Our aim in this notebook is to classify crop type using PlanetScope 4-band Orthotiles. The crop types of particular interest are corn and soybeans.
CART is a decision tree algorithm that has shown great promise for classification of remotely sensed imagery. We will use this algorithm to classify pixels as corn, soybean, or neither.
In this notebook, we will focus on using the PlanetScope imagery 4 bands as well as NDVI calculation as the features that are fed into the CART algorithm. We will train on one PS Orthotile and validate on another PS Orthotile.
This notebook demonstrates the following:
The USDA 2016 Crop Data Layer (CDL) provides a national crop type dataset. This dataset was build using Landsat 8, DMC Deimos-1, and UK 2 satellite imagery (src), using supervised classification (decision trees) based on ground truth from the Farm Service Agency (FSA) Common Land Unit (CLU) Program. Since this is a derived dataset, it isn't a ground truth dataset but it is known to be quite accurate so can be used as our gold standard dataset. This dataset is provided as a georegistered raster (geoTIFF).
Since corn and soybeans are the primary crops grown in Iowa, we will focus our analysis in that state. The metadata provided for the Iowa 2016 CDL indicates that it's accuracy is 96.4% and that corn (categorization code 1) and soybeans (categorization code 5) are indeed the primary crop types in the state.
Iowa 1997 statistics: corn planting ended June 3, harvesting began Sept 17 and soybean planting ended June 17 and harvesting began Sept 21. Therefore, imagery should be limited to between June 3 and Sept 17, 2016.
In [1]:
from collections import namedtuple, OrderedDict
import os
import pathlib
import pickle
from subprocess import check_output, STDOUT, CalledProcessError
import tempfile
from xml.dom import minidom
import matplotlib
import matplotlib.colors as colors
import matplotlib.patches as mpatches
import matplotlib.pyplot as plt
import numpy as np
import rasterio
from sklearn.metrics import classification_report
from sklearn.tree import DecisionTreeClassifier
%matplotlib inline
Get a PS Orthotile that has majority coverage over the grid, is from a SSO satellite, is free from clouds, and was taken between June 3 and Sept 17, 2016.
Using planet explorer, 210879_1558814_2016-07-25_0e16 was identified as a good candidate.
In [2]:
train_scene_id = '210879_1558814_2016-07-25_0e16'
In [3]:
# uncomment below to learn more about PSOrthotile 210879_1558814_2016-07-25_0e16
# !planet data search --item-type PSOrthoTile --string-in id $train_scene_id
In [4]:
# define and, if necessary, create cart data directory
train_folder = os.path.join('data', 'cart', '210879_1558814_2016-07-25_0e16')
pathlib.Path(train_folder).mkdir(parents=True, exist_ok=True)

--*--

Directive a: Count the lines in the records that contain the string "name", treating uppercase and lowercase as different, and give only the number.

Record set:
--*--

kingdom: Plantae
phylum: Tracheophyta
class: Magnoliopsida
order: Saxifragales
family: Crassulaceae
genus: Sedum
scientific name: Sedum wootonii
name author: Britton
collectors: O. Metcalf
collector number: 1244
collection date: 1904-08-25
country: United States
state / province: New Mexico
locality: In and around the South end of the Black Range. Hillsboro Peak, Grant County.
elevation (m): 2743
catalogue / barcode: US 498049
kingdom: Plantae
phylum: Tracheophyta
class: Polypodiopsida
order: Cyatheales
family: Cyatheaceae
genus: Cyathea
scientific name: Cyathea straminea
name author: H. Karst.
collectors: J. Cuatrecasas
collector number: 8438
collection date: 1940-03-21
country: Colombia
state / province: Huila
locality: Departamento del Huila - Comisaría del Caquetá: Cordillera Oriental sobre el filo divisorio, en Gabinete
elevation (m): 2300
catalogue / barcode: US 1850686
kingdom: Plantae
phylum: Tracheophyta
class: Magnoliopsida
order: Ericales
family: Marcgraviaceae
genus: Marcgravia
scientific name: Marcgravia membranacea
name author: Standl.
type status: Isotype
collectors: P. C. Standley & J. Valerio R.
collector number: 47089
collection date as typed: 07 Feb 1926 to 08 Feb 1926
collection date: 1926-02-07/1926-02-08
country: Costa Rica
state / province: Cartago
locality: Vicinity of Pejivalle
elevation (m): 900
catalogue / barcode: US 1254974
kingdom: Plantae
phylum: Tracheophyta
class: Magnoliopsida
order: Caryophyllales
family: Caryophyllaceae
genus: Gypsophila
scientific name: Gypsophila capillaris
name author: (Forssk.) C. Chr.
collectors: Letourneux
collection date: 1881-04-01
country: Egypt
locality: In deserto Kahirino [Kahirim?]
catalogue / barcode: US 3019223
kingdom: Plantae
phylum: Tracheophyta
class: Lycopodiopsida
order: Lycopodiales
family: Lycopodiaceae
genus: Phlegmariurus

--*--

Directive b: Reproduce the crop classification notebook word for word from "Our aim in this" up to and including "another PS Orthotile.".

Reply a: 8

Reply b:
Our aim in this notebook is to classify crop type using PlanetScope 4-band Orthotiles. The crop types of particular interest are corn and soybeans.
CART is a decision tree algorithm that has shown great promise for classification of remotely sensed imagery. We will use this algorithm to classify pixels as corn, soybean, or neither.
In this notebook, we will focus on using the PlanetScope imagery 4 bands as well as NDVI calculation as the features that are fed into the CART algorithm. We will train on one PS Orthotile and validate on another PS Orthotile.